### Requirement A
Please answer these about the bug report log, one line each:
(i) Who reported the bug?
(ii) Which tag is listed for the bug?
(iii) What must the body of the message to control contain to unarchive the bug?
### Requirement B
Repeat the bug report log word for word from "GNU bug report" to "from the tracker.".

### Document section

----------

GNU bug report logs -
#56623
memory leak introduced by new nonrecursive lisp reader
Previous Next
Reported by: Tom Gillespie <tgbugs <at> gmail.com>
Date: Sun, 17 Jul 2022 22:04:01 UTC
Severity: normal
Tags: moreinfo
Done: Mattias Engdegård <mattiase <at> acm.org>
Bug is archived. No further changes may be made.
To add a comment to this bug, you must first unarchive it, by sending
a message to control AT debbugs.gnu.org, with unarchive 56623 in the body.
You can then email your comments to 56623 AT debbugs.gnu.org in the normal way.
Toggle the display of automated, internal messages from the tracker.
Report forwarded
to
bug-gnu-emacs <at> gnu.org
:
bug#56623
; Package
emacs
.
(Sun, 17 Jul 2022 22:04:01 GMT)

----------

### Input data
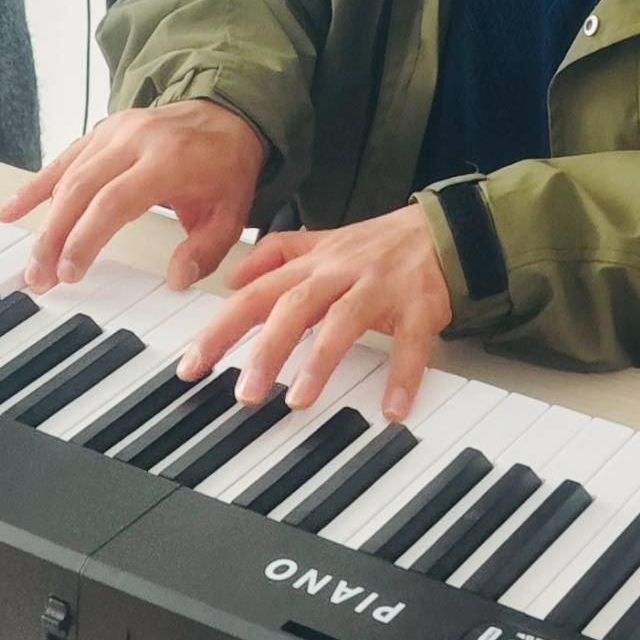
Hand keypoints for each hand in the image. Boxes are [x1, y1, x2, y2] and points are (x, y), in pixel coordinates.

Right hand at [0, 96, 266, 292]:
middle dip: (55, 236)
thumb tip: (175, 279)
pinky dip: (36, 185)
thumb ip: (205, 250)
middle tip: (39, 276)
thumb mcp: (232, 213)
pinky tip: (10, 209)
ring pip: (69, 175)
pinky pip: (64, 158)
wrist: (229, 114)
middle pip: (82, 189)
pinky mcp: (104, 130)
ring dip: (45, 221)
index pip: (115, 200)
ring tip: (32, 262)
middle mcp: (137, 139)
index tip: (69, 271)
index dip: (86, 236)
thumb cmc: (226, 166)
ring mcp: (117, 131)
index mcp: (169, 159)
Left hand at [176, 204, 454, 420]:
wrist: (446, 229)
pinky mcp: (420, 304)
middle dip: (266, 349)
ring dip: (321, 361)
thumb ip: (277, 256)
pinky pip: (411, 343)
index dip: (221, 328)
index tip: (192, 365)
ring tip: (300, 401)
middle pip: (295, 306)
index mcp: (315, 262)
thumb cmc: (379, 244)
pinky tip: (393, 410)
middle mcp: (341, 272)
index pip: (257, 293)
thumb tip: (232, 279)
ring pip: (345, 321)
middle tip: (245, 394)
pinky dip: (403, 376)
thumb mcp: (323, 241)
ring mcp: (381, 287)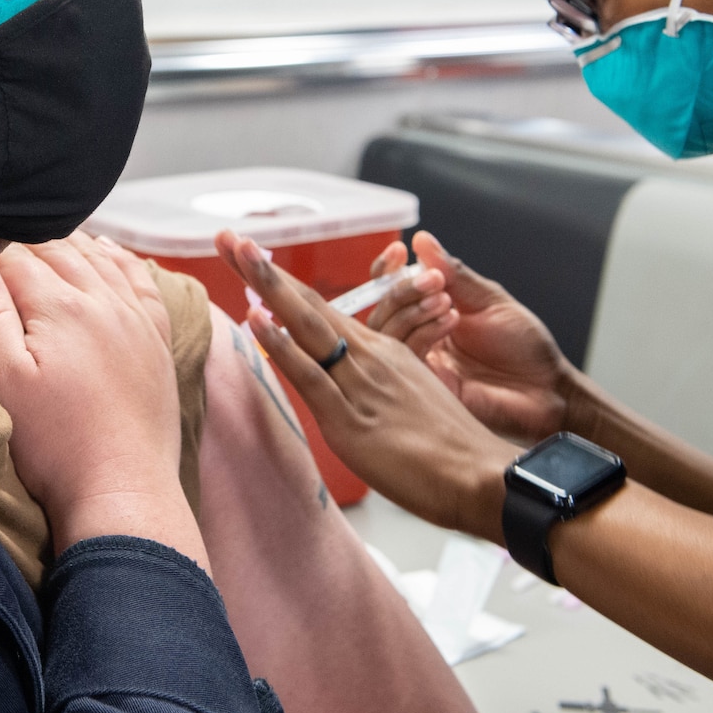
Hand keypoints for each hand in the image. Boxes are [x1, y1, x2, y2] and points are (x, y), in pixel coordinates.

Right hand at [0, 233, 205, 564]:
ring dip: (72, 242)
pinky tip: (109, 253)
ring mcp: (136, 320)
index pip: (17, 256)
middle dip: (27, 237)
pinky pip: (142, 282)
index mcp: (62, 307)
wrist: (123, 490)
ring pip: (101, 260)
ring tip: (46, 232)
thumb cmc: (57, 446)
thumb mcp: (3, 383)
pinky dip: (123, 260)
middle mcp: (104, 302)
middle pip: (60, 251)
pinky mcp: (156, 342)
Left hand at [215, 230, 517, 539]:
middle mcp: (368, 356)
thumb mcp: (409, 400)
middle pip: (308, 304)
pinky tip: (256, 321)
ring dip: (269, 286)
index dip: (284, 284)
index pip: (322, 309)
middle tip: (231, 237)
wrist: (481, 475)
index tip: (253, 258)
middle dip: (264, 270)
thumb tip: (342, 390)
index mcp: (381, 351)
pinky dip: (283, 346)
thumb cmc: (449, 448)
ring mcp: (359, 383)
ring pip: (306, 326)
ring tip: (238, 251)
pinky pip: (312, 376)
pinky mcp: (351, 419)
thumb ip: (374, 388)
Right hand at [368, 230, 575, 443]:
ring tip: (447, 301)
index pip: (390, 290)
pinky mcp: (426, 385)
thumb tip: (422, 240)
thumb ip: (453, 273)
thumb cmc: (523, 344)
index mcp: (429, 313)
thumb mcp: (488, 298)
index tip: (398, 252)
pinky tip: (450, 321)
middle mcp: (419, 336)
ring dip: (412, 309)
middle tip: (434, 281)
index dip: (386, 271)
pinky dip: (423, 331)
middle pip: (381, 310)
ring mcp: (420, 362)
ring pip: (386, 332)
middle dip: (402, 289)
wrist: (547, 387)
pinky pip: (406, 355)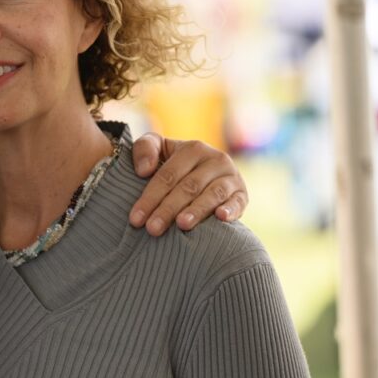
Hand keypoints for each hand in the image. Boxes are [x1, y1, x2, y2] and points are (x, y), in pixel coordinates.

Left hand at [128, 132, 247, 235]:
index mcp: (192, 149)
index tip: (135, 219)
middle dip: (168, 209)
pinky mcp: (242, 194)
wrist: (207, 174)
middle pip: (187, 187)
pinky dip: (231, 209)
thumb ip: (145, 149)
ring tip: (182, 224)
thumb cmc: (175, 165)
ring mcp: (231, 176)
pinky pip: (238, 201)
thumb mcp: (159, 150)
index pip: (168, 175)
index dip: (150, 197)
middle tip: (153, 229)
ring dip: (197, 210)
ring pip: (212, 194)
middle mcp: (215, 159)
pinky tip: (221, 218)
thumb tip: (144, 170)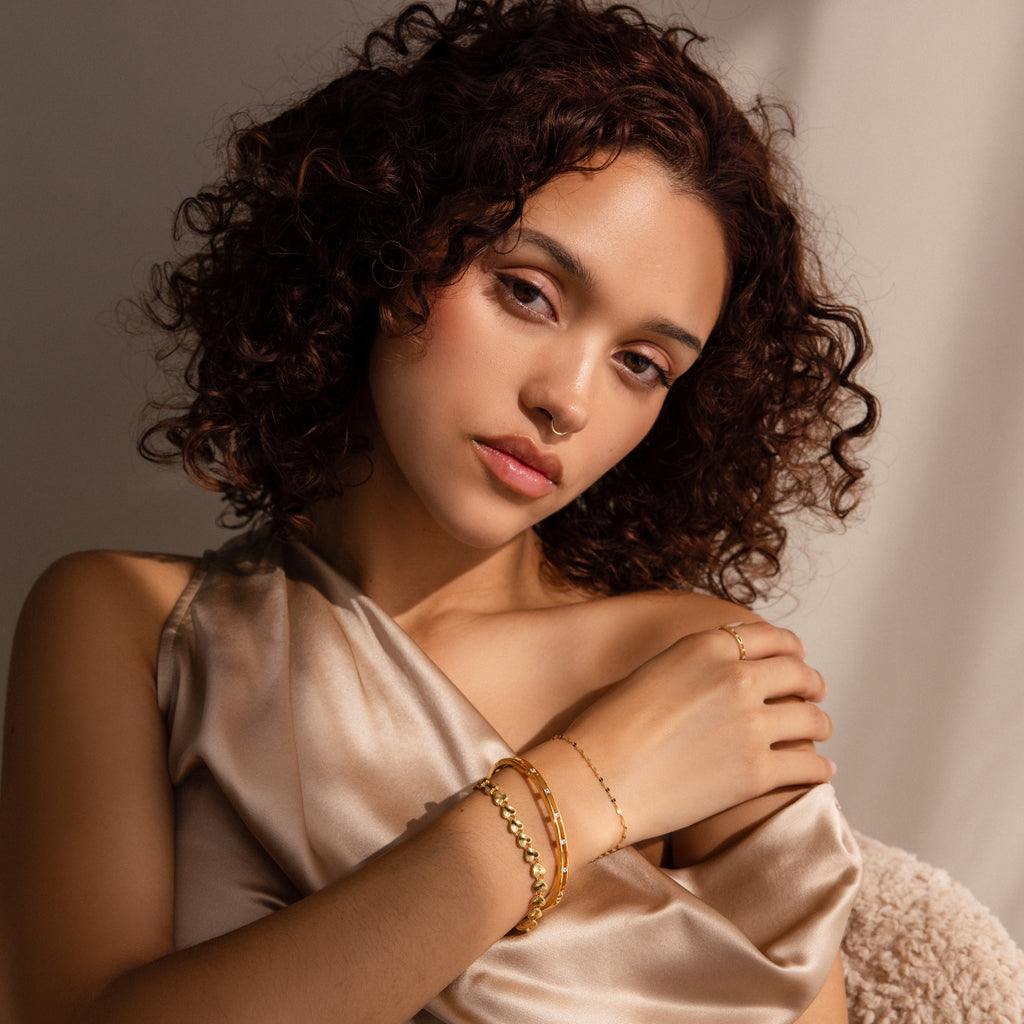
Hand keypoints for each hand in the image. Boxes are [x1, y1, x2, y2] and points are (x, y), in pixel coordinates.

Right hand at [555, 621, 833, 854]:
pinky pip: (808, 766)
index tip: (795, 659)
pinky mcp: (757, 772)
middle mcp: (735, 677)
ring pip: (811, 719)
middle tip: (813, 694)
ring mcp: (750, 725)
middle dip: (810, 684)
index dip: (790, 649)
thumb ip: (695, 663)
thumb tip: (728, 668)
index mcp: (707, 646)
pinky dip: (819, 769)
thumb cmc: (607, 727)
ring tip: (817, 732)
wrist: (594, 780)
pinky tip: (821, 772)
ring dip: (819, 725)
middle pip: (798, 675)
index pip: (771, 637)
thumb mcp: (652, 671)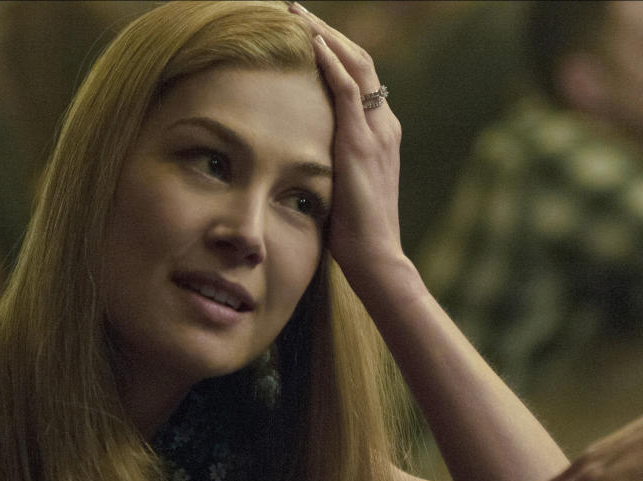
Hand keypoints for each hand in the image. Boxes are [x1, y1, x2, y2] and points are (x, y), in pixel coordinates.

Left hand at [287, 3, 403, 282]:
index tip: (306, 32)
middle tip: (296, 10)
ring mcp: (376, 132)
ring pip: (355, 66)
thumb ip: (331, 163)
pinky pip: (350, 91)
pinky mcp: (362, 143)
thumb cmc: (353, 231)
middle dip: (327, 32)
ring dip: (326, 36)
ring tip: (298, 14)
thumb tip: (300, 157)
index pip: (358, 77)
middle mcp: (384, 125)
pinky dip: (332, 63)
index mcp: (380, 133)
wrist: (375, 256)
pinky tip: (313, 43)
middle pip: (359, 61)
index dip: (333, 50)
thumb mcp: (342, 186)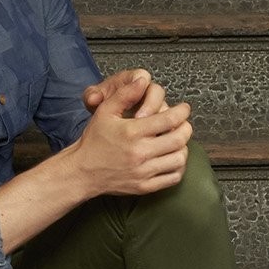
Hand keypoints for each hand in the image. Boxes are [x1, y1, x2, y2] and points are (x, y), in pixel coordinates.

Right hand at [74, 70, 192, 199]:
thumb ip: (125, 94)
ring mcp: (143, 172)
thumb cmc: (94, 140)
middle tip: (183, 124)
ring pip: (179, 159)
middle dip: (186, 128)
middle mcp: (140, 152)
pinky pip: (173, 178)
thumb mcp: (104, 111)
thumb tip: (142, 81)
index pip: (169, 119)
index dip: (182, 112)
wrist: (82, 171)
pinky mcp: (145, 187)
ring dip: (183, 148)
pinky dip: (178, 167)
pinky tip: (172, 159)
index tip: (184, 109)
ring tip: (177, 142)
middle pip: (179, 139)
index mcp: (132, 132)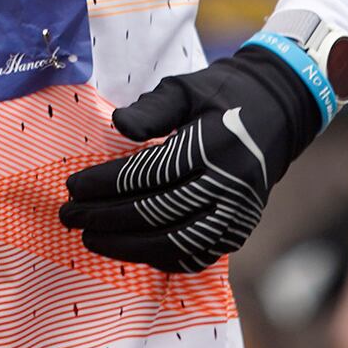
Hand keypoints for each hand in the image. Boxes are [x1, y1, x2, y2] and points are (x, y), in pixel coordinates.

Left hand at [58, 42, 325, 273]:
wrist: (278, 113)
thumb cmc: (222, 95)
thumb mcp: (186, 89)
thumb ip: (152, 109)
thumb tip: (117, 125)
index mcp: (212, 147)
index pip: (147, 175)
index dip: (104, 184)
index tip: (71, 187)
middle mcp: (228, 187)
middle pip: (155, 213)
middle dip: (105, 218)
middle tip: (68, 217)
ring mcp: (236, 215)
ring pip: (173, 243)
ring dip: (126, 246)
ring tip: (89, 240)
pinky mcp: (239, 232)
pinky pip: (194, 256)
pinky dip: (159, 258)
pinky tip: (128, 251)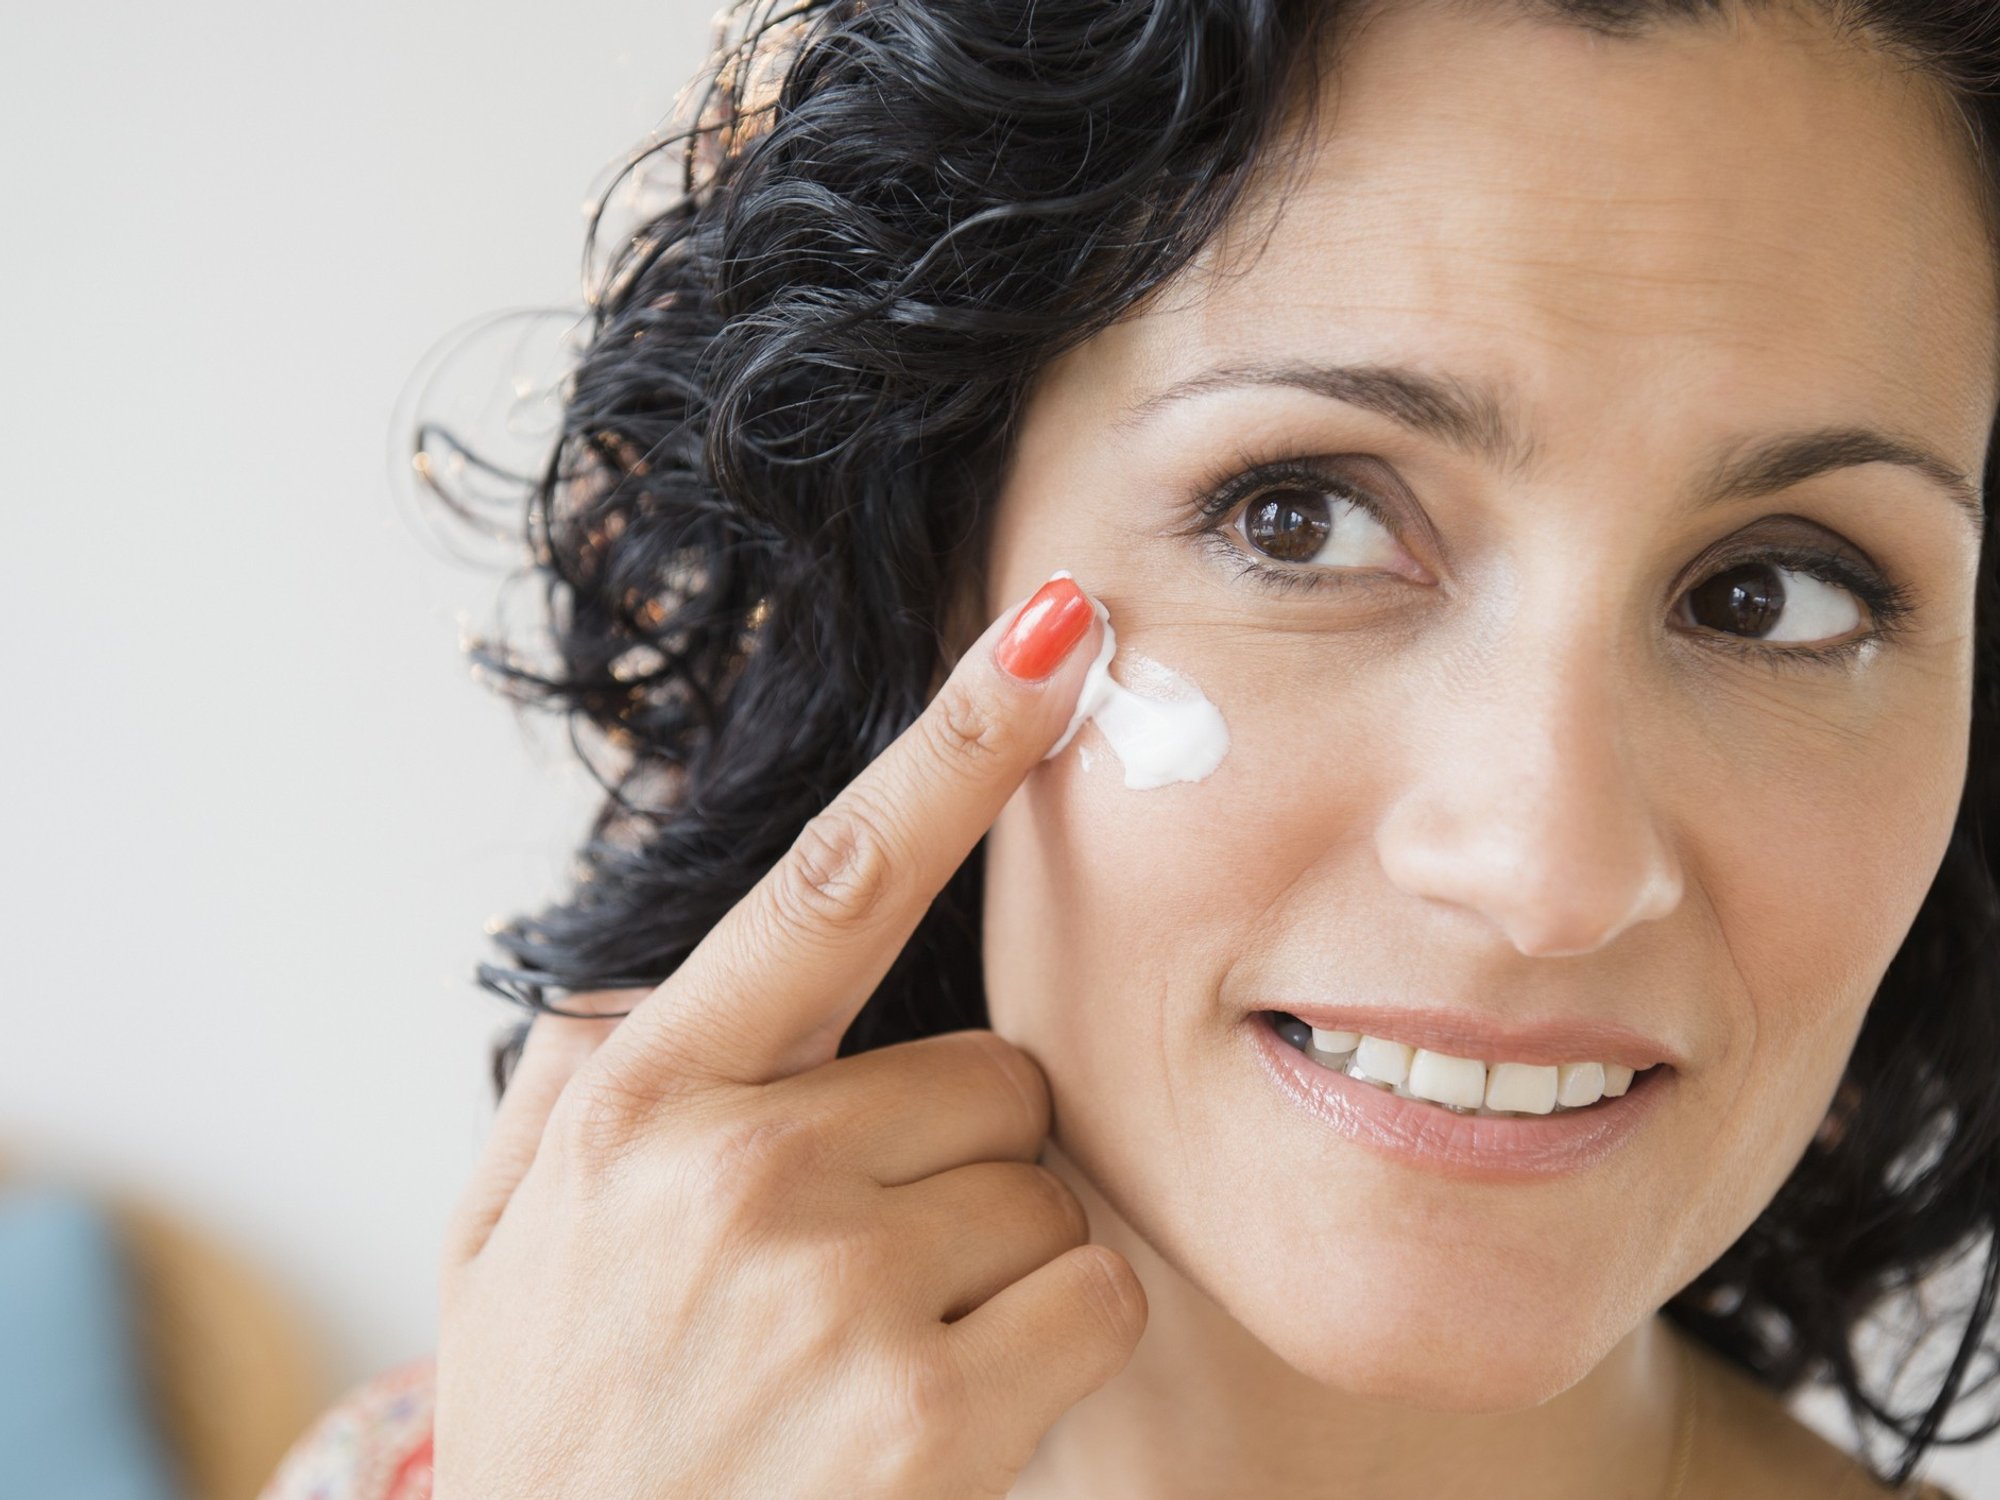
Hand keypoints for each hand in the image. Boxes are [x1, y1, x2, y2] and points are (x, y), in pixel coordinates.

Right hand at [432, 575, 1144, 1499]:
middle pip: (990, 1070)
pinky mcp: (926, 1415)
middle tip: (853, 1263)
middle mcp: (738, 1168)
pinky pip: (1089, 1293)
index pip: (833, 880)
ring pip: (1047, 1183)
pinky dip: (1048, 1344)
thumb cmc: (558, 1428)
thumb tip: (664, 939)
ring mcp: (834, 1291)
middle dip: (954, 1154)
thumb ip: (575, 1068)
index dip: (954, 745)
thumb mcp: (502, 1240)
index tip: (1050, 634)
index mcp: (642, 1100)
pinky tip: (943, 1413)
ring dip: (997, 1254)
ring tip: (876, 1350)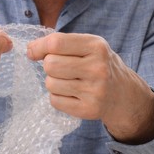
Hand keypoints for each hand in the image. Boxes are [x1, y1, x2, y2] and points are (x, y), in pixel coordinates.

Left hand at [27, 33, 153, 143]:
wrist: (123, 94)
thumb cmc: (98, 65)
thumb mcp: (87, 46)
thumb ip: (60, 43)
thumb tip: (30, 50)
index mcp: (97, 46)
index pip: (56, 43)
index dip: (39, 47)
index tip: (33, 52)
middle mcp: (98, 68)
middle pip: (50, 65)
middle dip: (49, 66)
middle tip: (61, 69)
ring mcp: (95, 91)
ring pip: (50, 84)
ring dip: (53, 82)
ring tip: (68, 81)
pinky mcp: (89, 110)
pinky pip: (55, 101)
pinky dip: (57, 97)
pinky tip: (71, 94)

----------

### Final answer A
(i) Tom Gillespie
(ii) moreinfo
(iii) unarchive 56623

### Final answer B
GNU bug report logs -
#56623
memory leak introduced by new nonrecursive lisp reader
Previous Next
Reported by: Tom Gillespie <tgbugs <at> gmail.com>
Date: Sun, 17 Jul 2022 22:04:01 UTC
Severity: normal
Tags: moreinfo
Done: Mattias Engdegård <mattiase <at> acm.org>
Bug is archived. No further changes may be made.
To add a comment to this bug, you must first unarchive it, by sending
a message to control AT debbugs.gnu.org, with unarchive 56623 in the body.
You can then email your comments to 56623 AT debbugs.gnu.org in the normal way.
Toggle the display of automated, internal messages from the tracker.